The Court rejected the Union’s argument that, because every on-duty shooting is routinely investigated, the details of every such incident (including the names of the officers involved) are records “relating to” officer “appraisal or discipline.” The Court determined that such an interpretation would sweep virtually all law enforcement records into the protected category, a result that the Legislature did not intend. Thus, the Court distinguished between the records of factual information about an incident that must be disclosed with the records generated as part of an internal investigation of an officer in connection with the incident, which generally are confidential.
The Court also dismissed the notion that peace officers have a right to privacy in their identification. Generally, when it comes to the disclosure of a peace officer’s name, the public’s substantial interest in the conduct of its peace officers outweighs, in most cases, the officer’s personal privacy interest. The Court determined that the public’s interest is particularly high with officer-involved shootings because they often lead to injury or harm and there is no countervailing privacy interest on the part of the officer to countermand that.

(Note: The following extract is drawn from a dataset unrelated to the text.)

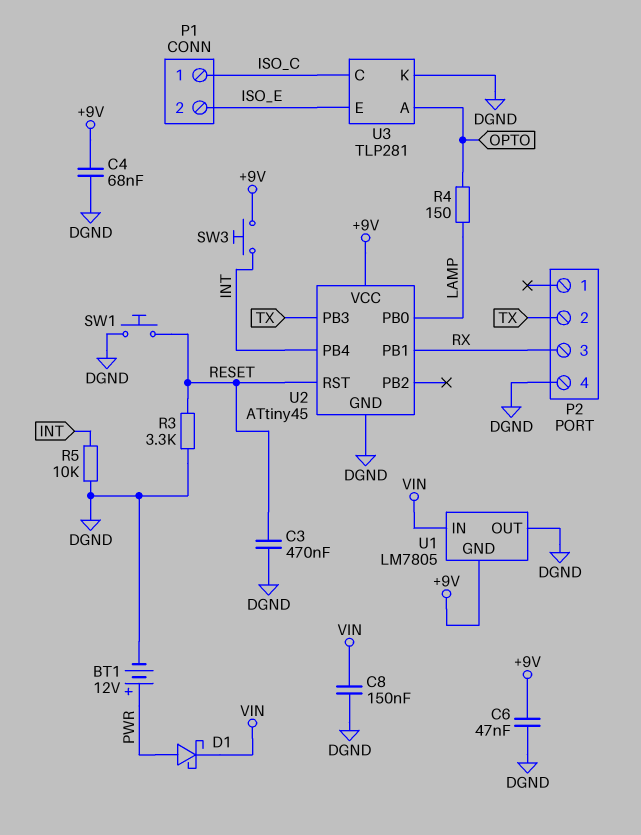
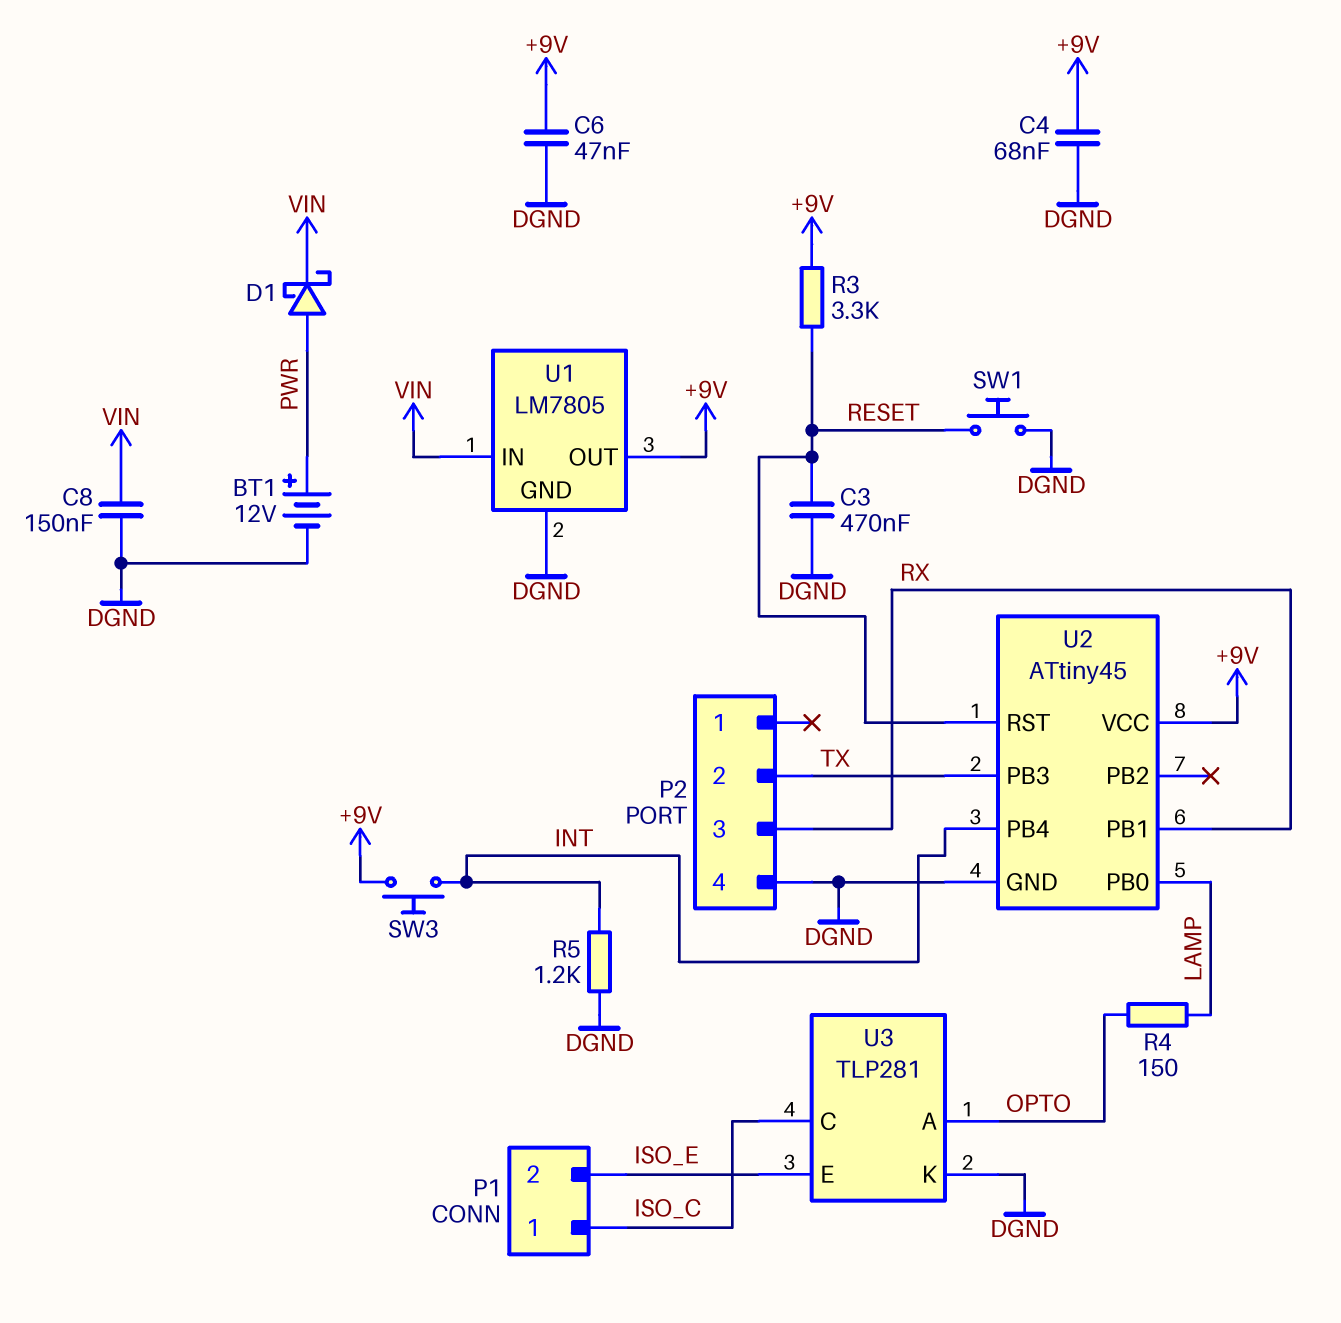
R3: 3.3k (DGND, RESET) -> 3.3k (+9V, RESET)
R5: 10k (DGND, INT) -> 1.2k (DGND, INT)
U1 pin GND: +9V -> DGND
U1 pin OUT: DGND -> +9V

The Court also discounted the Union’s argument and evidence that disclosing officer names would subject them, and their families, to harm. The Court agreed with the lower court that all the evidence presented by the Union was speculative and that there was no evidence of a specific threat to any of the officers involved in shootings since 2005. The Court did, however, clarify that if there was evidence of a specific threat, an entity could refuse to release an officer’s name but that such analysis would have to be conducted on a case-by-case basis.
Comment: Although expected, this decision is troubling and endangers the safety of peace officers, and their families, across the state. We fully expect media outlets to take advantage of this decision and submit Public Records Act requests for the names of all officers involved in shootings going back decades. Associations should proactively prepare their members for the release of names and work to identify specific threats made against officers that could be used to prohibit disclosure.